▶ EXERCISE DETAILS
Give the records below as a Markdown table with the columns Row and Line, numbering each non-blank line in order. Leave the pictures out.

(RECORDS PROVIDED Opens)

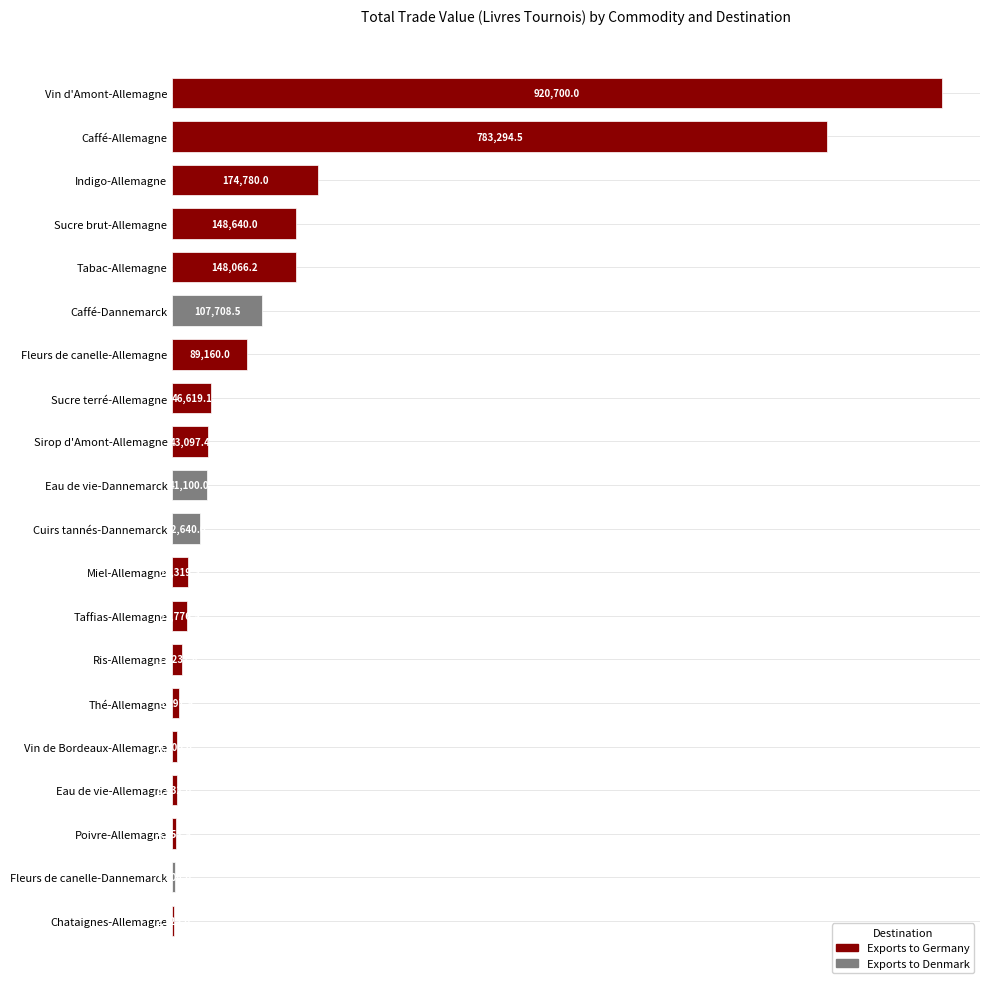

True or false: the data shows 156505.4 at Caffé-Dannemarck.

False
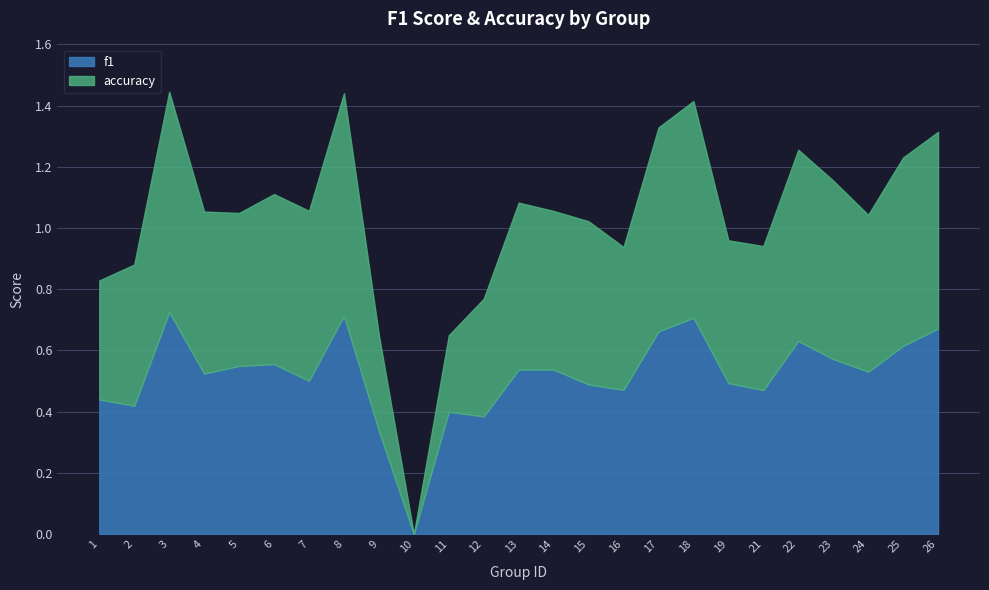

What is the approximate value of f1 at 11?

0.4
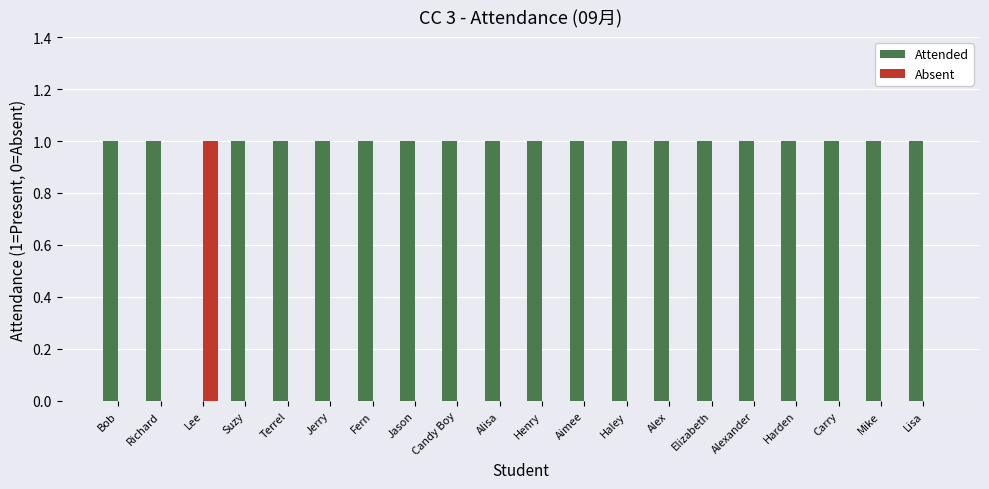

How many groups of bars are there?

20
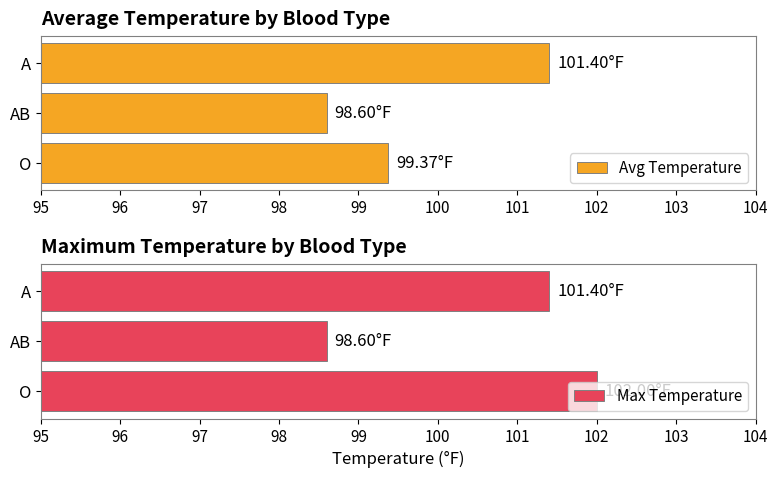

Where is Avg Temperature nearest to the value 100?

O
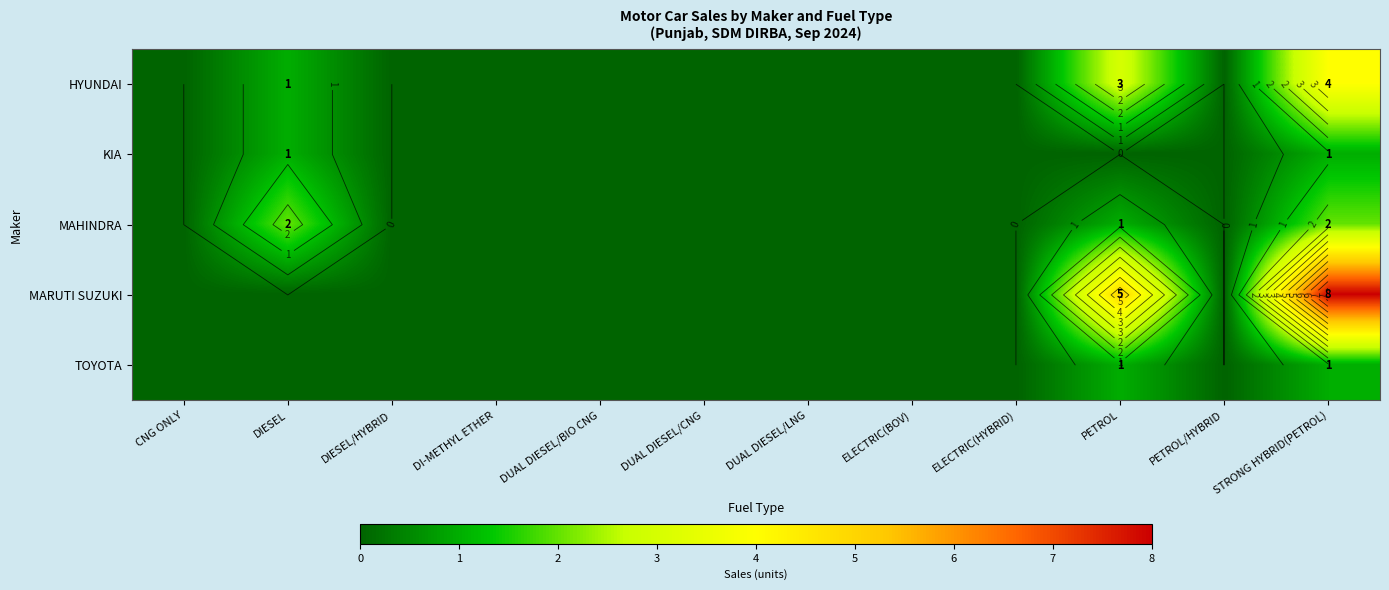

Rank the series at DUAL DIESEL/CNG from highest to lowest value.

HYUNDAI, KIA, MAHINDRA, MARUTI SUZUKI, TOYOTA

(RECORDS PROVIDED Closes)

▶ YOUR SOLUTION
| Row | Line |
|---|---|
| 1 | True or false: the data shows 156505.4 at Caffé-Dannemarck. |
| 2 | False |
| 3 | What is the approximate value of f1 at 11? |
| 4 | 0.4 |
| 5 | How many groups of bars are there? |
| 6 | 20 |
| 7 | Where is Avg Temperature nearest to the value 100? |
| 8 | O |
| 9 | Rank the series at DUAL DIESEL/CNG from highest to lowest value. |
| 10 | HYUNDAI, KIA, MAHINDRA, MARUTI SUZUKI, TOYOTA |